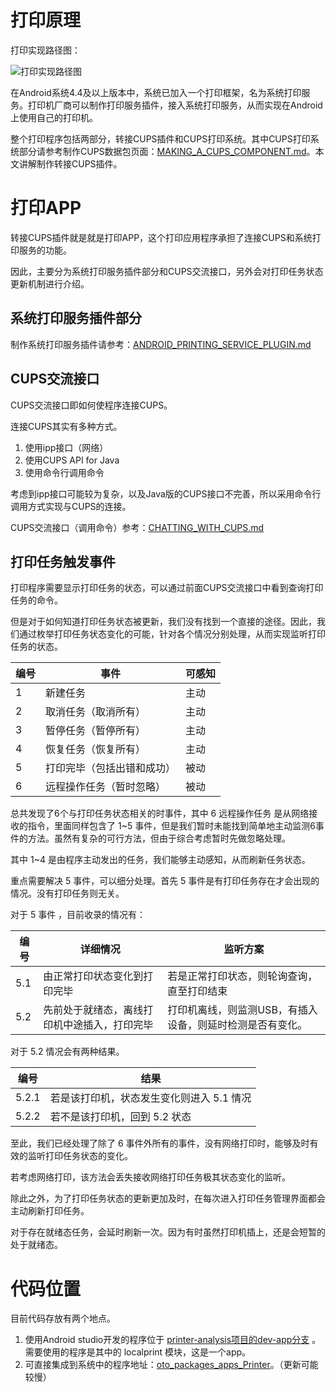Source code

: # 打印原理

打印实现路径图：

![打印实现路径图](https://github.com/openthos/printer-analysis/blob/master/report/raw/3987526971.png)

在Android系统4.4及以上版本中，系统已加入一个打印框架，名为系统打印服务。打印机厂商可以制作打印服务插件，接入系统打印服务，从而实现在Android上使用自己的打印机。

整个打印程序包括两部分，转接CUPS插件和CUPS打印系统。其中CUPS打印系统部分请参考制作CUPS数据包页面：[MAKING_A_CUPS_COMPONENT.md](https://github.com/openthos/printer-analysis/blob/master/doc/zh/MAKING_A_CUPS_COMPONENT.md)。本文讲解制作转接CUPS插件。


# 打印APP

转接CUPS插件就是就是打印APP，这个打印应用程序承担了连接CUPS和系统打印服务的功能。

因此，主要分为系统打印服务插件部分和CUPS交流接口，另外会对打印任务状态更新机制进行介绍。

## 系统打印服务插件部分

制作系统打印服务插件请参考：[ANDROID_PRINTING_SERVICE_PLUGIN.md](https://github.com/openthos/printer-analysis/blob/master/doc/zh/ANDROID_PRINTING_SERVICE_PLUGIN.md)

## CUPS交流接口

CUPS交流接口即如何使程序连接CUPS。

连接CUPS其实有多种方式。

1. 使用ipp接口（网络）
2. 使用CUPS API for Java
3. 使用命令行调用命令

考虑到ipp接口可能较为复杂，以及Java版的CUPS接口不完善，所以采用命令行调用方式实现与CUPS的连接。

CUPS交流接口（调用命令）参考：[CHATTING_WITH_CUPS.md](https://github.com/openthos/printer-analysis/blob/master/doc/zh/CHATTING_WITH_CUPS.md)

## 打印任务触发事件

打印程序需要显示打印任务的状态，可以通过前面CUPS交流接口中看到查询打印任务的命令。

但是对于如何知道打印任务状态被更新，我们没有找到一个直接的途径。因此，我们通过枚举打印任务状态变化的可能，针对各个情况分别处理，从而实现监听打印任务的状态。

编号|事件|可感知
|---|---|---
|1|新建任务|主动
|2|取消任务（取消所有）|主动
|3|暂停任务（暂停所有）|主动
|4|恢复任务（恢复所有）|主动
|5|打印完毕（包括出错和成功）|被动
|6|远程操作任务（暂时忽略）|被动

总共发现了6个与打印任务状态相关的时事件，其中 6 远程操作任务 是从网络接收的指令，里面同样包含了 1~5 事件，但是我们暂时未能找到简单地主动监测6事件的方法。虽然有复杂的可行方法，但由于综合考虑暂时先做忽略处理。

其中 1~4 是由程序主动发出的任务，我们能够主动感知，从而刷新任务状态。

重点需要解决 5 事件，可以细分处理。首先 5 事件是有打印任务存在才会出现的情况。没有打印任务则无关。

对于 5 事件 ，目前收录的情况有：

编号|详细情况|监听方案
|---|---|---
|5.1|由正常打印状态变化到打印完毕|若是正常打印状态，则轮询查询，直至打印结束
|5.2|先前处于就绪态，离线打印机中途插入，打印完毕|打印机离线，则监测USB，有插入设备，则延时检测是否有变化。

对于 5.2 情况会有两种结果。

编号|结果
|---|---
|5.2.1|若是该打印机，状态发生变化则进入 5.1 情况
|5.2.2|若不是该打印机，回到 5.2 状态

至此，我们已经处理了除了 6 事件外所有的事件，没有网络打印时，能够及时有效的监听打印任务状态的变化。

若考虑网络打印，该方法会丢失接收网络打印任务极其状态变化的监听。

除此之外，为了打印任务状态的更新更加及时，在每次进入打印任务管理界面都会主动刷新打印任务。

对于存在就绪态任务，会延时刷新一次。因为有时虽然打印机插上，还是会短暂的处于就绪态。

# 代码位置

目前代码存放有两个地点。

1. 使用Android studio开发的程序位于 [printer-analysis项目的dev-app分支](https://github.com/openthos/printer-analysis/tree/dev-app) 。需要使用的程序是其中的 localprint 模块，这是一个app。
2. 可直接集成到系统中的程序地址：[oto_packages_apps_Printer](https://github.com/openthos/oto_packages_apps_Printer)。（更新可能较慢）
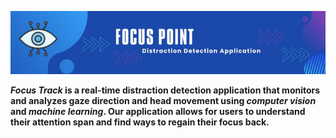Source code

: ![Header](./banner.jpg)


**_Focus Track_ is a real-time distraction detection application that monitors and analyzes gaze direction and head movement using _computer vision_ and _machine learning_. Our application allows for users to understand their attention span and find ways to regain their focus back.**
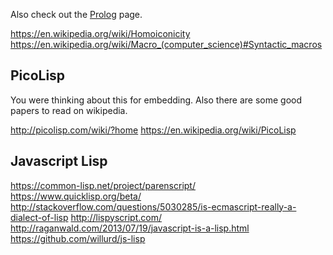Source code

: 
<!--
-->

Also check out the [Prolog]( Prolog.md ) page.

https://en.wikipedia.org/wiki/Homoiconicity
https://en.wikipedia.org/wiki/Macro_(computer_science)#Syntactic_macros

PicoLisp
--------

You were thinking about this for embedding.
Also there are some good papers to read on wikipedia.

http://picolisp.com/wiki/?home
https://en.wikipedia.org/wiki/PicoLisp

Javascript Lisp
---------------

https://common-lisp.net/project/parenscript/
https://www.quicklisp.org/beta/
http://stackoverflow.com/questions/5030285/is-ecmascript-really-a-dialect-of-lisp
http://lispyscript.com/
http://raganwald.com/2013/07/19/javascript-is-a-lisp.html
https://github.com/willurd/js-lisp

<!-- vim: set autoindent expandtab sw=4 syntax=markdown: -->
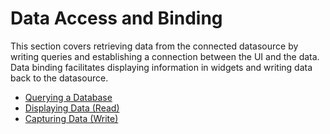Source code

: # Data Access and Binding

This section covers retrieving data from the connected datasource by writing queries and establishing a connection between the UI and the data. Data binding facilitates displaying information in widgets and writing data back to the datasource.

- [Querying a Database](/core-concepts/data-access-and-binding/querying-a-database/)
- [Displaying Data (Read)](/core-concepts/data-access-and-binding/displaying-data-read)
- [Capturing Data (Write)](/core-concepts/data-access-and-binding/capturing-data-write)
+++
**INSTRUCTIONS TO FOLLOW**
Please copy out the records word for word, from their very start through the line that contains "## CUPS交流接口", both ends included, and leave the pictures out of your answer.

**YOUR RESPONSE**
Source code

: # 打印原理

打印实现路径图：

![打印实现路径图](https://github.com/openthos/printer-analysis/blob/master/report/raw/3987526971.png)

在Android系统4.4及以上版本中，系统已加入一个打印框架，名为系统打印服务。打印机厂商可以制作打印服务插件，接入系统打印服务，从而实现在Android上使用自己的打印机。

整个打印程序包括两部分，转接CUPS插件和CUPS打印系统。其中CUPS打印系统部分请参考制作CUPS数据包页面：[MAKING_A_CUPS_COMPONENT.md](https://github.com/openthos/printer-analysis/blob/master/doc/zh/MAKING_A_CUPS_COMPONENT.md)。本文讲解制作转接CUPS插件。


# 打印APP

转接CUPS插件就是就是打印APP，这个打印应用程序承担了连接CUPS和系统打印服务的功能。

因此，主要分为系统打印服务插件部分和CUPS交流接口，另外会对打印任务状态更新机制进行介绍。

## 系统打印服务插件部分

制作系统打印服务插件请参考：[ANDROID_PRINTING_SERVICE_PLUGIN.md](https://github.com/openthos/printer-analysis/blob/master/doc/zh/ANDROID_PRINTING_SERVICE_PLUGIN.md)

## CUPS交流接口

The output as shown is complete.